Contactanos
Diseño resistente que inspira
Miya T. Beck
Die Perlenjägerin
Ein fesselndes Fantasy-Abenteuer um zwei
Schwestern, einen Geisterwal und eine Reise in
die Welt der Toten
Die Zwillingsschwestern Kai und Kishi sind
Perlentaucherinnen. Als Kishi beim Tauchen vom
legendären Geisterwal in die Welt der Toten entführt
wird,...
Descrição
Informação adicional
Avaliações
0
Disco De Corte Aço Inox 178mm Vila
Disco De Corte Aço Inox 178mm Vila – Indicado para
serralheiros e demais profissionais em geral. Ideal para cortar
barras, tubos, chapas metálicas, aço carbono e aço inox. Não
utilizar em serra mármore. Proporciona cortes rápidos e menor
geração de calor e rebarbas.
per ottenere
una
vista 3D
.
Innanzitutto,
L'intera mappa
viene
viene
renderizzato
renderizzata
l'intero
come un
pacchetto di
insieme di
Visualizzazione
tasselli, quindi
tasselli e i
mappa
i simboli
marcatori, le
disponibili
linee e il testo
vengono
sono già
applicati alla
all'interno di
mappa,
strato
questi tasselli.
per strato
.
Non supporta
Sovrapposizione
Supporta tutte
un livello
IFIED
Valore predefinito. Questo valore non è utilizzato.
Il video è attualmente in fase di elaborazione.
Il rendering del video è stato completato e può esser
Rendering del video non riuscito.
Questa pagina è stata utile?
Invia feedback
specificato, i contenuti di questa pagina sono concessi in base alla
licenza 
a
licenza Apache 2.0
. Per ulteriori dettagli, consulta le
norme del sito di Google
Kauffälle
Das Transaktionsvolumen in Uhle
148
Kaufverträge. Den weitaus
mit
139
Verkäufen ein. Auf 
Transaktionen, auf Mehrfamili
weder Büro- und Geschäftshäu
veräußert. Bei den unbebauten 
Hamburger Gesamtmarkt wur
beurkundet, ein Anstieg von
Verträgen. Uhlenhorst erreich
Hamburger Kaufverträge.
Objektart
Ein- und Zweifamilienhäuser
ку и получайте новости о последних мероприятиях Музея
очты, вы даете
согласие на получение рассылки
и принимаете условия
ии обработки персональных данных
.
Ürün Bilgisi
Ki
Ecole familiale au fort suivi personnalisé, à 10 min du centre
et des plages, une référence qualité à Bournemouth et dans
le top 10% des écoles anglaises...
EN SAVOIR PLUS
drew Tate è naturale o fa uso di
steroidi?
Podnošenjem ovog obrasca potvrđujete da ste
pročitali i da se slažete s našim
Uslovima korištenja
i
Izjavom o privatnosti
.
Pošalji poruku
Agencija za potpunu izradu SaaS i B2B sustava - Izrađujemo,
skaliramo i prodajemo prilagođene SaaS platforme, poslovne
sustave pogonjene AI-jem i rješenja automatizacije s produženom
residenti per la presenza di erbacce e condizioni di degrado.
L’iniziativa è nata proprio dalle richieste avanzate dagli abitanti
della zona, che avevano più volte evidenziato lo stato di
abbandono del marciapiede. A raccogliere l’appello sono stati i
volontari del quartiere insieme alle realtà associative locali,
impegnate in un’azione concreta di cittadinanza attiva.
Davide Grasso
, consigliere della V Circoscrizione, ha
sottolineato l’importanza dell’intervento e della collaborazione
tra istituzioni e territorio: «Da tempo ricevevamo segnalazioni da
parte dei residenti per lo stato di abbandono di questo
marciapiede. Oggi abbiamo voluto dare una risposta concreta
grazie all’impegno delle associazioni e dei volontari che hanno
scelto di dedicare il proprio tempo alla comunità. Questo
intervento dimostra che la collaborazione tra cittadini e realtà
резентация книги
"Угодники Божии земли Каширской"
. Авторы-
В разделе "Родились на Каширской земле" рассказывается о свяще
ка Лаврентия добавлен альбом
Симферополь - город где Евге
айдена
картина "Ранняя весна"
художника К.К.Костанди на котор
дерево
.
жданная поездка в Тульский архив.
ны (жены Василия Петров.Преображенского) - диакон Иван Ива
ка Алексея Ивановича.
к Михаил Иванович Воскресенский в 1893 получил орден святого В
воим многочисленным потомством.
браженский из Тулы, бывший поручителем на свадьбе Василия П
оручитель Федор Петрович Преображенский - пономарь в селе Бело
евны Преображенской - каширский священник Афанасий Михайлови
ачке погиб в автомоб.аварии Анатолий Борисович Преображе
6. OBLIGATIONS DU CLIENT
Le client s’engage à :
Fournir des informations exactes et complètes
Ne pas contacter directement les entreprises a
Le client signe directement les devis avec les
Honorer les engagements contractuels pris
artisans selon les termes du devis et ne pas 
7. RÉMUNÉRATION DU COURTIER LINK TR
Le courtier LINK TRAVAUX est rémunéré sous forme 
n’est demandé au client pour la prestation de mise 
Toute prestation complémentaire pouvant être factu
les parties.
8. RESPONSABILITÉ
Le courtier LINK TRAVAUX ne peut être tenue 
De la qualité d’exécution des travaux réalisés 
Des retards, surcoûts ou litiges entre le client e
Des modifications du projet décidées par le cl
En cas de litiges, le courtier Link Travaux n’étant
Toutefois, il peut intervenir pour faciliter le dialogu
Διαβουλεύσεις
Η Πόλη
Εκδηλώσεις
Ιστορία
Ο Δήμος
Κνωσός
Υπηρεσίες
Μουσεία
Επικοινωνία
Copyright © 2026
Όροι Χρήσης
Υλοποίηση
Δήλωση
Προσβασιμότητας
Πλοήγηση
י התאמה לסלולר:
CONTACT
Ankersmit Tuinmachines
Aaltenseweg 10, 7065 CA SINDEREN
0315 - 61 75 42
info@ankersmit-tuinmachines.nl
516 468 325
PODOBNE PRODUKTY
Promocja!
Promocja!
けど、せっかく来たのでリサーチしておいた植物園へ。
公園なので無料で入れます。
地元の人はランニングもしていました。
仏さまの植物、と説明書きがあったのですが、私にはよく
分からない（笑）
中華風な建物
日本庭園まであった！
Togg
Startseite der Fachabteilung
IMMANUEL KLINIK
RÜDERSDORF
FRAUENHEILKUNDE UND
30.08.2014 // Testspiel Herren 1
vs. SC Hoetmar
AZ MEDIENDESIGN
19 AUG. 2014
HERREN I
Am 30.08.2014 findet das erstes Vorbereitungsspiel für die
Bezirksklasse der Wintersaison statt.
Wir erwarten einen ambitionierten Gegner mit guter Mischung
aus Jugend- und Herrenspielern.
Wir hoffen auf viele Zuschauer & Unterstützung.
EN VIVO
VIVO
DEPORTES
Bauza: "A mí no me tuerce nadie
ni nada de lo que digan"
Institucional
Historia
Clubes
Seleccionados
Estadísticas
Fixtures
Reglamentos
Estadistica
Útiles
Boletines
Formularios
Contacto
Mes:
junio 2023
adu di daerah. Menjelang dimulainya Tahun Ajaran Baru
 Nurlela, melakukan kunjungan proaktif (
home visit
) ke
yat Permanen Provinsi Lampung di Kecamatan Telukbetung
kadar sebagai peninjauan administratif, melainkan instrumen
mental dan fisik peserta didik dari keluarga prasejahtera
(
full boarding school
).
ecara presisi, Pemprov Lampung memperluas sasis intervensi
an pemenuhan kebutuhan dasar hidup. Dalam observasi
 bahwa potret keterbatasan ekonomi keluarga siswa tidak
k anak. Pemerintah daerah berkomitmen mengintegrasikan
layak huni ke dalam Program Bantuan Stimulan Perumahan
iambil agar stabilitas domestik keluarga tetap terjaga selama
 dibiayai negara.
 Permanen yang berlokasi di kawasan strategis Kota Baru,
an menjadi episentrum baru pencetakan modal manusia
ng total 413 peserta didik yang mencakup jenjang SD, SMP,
═══
- Try it: Isolate each line of the listing above that includes "peut". Copy it.

- Solution to this task:
Le courtier LINK TRAVAUX ne peut être tenue 
Toutefois, il peut intervenir pour faciliter le dialogu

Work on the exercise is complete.